Make an exact copy of the records that follow, with each picture omitted.

#### The input
***

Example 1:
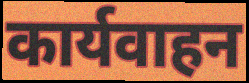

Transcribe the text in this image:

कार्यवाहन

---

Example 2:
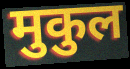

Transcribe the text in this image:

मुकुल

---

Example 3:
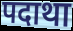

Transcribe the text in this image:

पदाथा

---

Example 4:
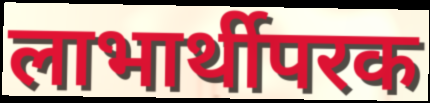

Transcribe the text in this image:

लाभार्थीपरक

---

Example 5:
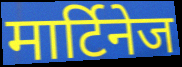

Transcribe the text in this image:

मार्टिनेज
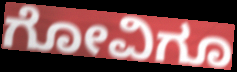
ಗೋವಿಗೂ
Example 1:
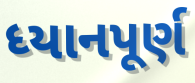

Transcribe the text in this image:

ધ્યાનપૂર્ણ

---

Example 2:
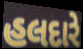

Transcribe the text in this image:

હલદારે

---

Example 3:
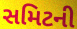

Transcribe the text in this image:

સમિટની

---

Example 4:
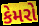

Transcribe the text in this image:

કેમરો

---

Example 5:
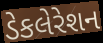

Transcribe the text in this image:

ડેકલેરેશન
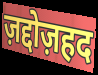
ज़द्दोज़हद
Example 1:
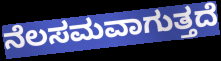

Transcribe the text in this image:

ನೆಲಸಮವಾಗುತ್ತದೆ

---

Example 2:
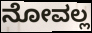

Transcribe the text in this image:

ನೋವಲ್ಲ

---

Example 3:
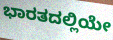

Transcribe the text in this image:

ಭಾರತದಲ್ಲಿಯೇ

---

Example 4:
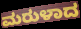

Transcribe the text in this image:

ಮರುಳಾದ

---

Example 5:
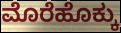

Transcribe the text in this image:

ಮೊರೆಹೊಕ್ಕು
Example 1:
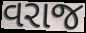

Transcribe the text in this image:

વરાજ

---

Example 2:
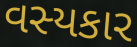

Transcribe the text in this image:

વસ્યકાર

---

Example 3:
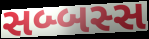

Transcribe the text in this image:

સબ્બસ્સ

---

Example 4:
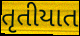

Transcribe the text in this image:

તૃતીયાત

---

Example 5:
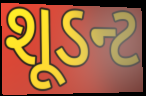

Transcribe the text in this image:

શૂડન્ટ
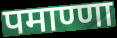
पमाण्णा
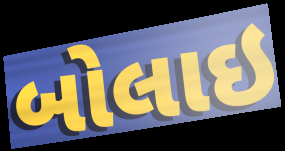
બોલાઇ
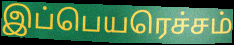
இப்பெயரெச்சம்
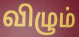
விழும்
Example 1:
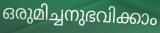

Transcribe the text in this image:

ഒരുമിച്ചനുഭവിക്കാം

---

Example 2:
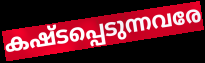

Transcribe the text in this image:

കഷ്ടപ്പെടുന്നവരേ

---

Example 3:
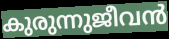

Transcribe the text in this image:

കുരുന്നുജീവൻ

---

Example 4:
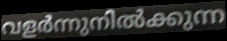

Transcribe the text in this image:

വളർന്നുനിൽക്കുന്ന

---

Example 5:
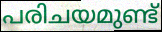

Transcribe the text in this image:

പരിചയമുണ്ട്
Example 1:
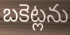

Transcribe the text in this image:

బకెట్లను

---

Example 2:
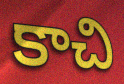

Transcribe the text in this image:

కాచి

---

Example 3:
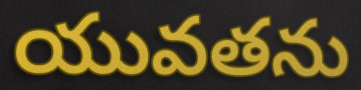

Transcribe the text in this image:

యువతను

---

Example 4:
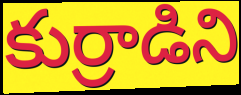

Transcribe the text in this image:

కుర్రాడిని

***

#### Exercise response
Example 1:

Transcribe the text in this image:

कार्यवाहन

---

Example 2:

Transcribe the text in this image:

मुकुल

---

Example 3:

Transcribe the text in this image:

पदाथा

---

Example 4:

Transcribe the text in this image:

लाभार्थीपरक

---

Example 5:

Transcribe the text in this image:

मार्टिनेज
ಗೋವಿಗೂ
Example 1:

Transcribe the text in this image:

ધ્યાનપૂર્ણ

---

Example 2:

Transcribe the text in this image:

હલદારે

---

Example 3:

Transcribe the text in this image:

સમિટની

---

Example 4:

Transcribe the text in this image:

કેમરો

---

Example 5:

Transcribe the text in this image:

ડેકલેરેશન
ज़द्दोज़हद
Example 1:

Transcribe the text in this image:

ನೆಲಸಮವಾಗುತ್ತದೆ

---

Example 2:

Transcribe the text in this image:

ನೋವಲ್ಲ

---

Example 3:

Transcribe the text in this image:

ಭಾರತದಲ್ಲಿಯೇ

---

Example 4:

Transcribe the text in this image:

ಮರುಳಾದ

---

Example 5:

Transcribe the text in this image:

ಮೊರೆಹೊಕ್ಕು
Example 1:

Transcribe the text in this image:

વરાજ

---

Example 2:

Transcribe the text in this image:

વસ્યકાર

---

Example 3:

Transcribe the text in this image:

સબ્બસ્સ

---

Example 4:

Transcribe the text in this image:

તૃતીયાત

---

Example 5:

Transcribe the text in this image:

શૂડન્ટ
पमाण्णा
બોલાઇ
இப்பெயரெச்சம்
விழும்
Example 1:

Transcribe the text in this image:

ഒരുമിച്ചനുഭവിക്കാം

---

Example 2:

Transcribe the text in this image:

കഷ്ടപ്പെടുന്നവരേ

---

Example 3:

Transcribe the text in this image:

കുരുന്നുജീവൻ

---

Example 4:

Transcribe the text in this image:

വളർന്നുനിൽക്കുന്ന

---

Example 5:

Transcribe the text in this image:

പരിചയമുണ്ട്
Example 1:

Transcribe the text in this image:

బకెట్లను

---

Example 2:

Transcribe the text in this image:

కాచి

---

Example 3:

Transcribe the text in this image:

యువతను

---

Example 4:

Transcribe the text in this image:

కుర్రాడిని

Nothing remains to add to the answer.